* _What is expected_
Reproduce verbatim the portion of the Everspace 2 text between "Everspace 2 is" and "in August 2026.", inclusive.

* _Source passage_
═══

- Developer: Rockfish Games
- Publisher: Rockfish Games
- Director: Uwe Wütherich
- Producer: Caspar Michel
- Designer: Hans-Christian Kühl
- Programmer: Sven Lohse
- Artist: Uwe Wütherich
- Writer: Bernie Duffy
- Composer: Gero Goerlich
- Engine: Unreal Engine 5
- Platforms: Windows; PlayStation 5; Xbox Series X/S; Nintendo Switch 2;
- Release: PC April 6, 2023 PS5, Xbox Series X/S August 15, 2023 Nintendo Switch 2 August 12, 2026
- Genres: Space combat, action role-playing
- Mode: Single-player

= Everspace 2 =

Everspace 2 is an action role-playing video game developed and published by Rockfish Games. A sequel to Everspace (2017), the game was released for Windows in April 2023 and was ported to Xbox Series X/S and PlayStation 5 in August 2023 and to Nintendo Switch 2 in August 2026.

═══

[Bounding boxes with keypoints]
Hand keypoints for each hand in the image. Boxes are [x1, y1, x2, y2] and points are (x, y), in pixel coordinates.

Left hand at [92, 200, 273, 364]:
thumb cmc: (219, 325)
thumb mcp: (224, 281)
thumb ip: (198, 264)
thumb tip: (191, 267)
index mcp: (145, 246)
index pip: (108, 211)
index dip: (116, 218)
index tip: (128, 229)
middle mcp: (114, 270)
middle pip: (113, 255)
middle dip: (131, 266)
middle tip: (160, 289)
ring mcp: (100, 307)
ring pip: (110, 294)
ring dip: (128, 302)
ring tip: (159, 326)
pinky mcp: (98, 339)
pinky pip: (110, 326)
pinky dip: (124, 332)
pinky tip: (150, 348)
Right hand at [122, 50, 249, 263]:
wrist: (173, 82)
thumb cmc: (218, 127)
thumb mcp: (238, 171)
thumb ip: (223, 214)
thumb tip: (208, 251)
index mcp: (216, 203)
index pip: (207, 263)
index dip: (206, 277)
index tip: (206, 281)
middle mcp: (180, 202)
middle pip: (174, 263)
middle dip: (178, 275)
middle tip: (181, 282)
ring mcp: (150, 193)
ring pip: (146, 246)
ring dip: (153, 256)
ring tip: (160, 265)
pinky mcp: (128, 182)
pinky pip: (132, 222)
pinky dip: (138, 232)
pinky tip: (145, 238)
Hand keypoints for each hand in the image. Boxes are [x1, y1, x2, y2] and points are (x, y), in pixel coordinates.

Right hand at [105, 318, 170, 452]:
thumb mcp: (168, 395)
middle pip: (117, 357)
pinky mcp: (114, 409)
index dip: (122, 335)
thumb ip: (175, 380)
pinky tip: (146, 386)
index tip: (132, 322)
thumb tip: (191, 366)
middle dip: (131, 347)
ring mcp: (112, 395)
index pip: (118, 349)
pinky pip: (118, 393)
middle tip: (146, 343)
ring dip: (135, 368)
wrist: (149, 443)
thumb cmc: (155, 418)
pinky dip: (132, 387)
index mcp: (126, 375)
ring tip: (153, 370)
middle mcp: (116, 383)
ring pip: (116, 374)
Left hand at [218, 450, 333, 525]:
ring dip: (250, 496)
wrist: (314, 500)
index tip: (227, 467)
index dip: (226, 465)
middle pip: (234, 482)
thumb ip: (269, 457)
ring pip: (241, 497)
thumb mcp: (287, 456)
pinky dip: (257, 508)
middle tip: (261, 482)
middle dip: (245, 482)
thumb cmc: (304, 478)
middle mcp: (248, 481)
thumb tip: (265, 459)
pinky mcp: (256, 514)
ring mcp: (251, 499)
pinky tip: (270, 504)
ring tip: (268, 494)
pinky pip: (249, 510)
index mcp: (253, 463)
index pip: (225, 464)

═══

* _Response below_
Everspace 2 is an action role-playing video game developed and published by Rockfish Games. A sequel to Everspace (2017), the game was released for Windows in April 2023 and was ported to Xbox Series X/S and PlayStation 5 in August 2023 and to Nintendo Switch 2 in August 2026.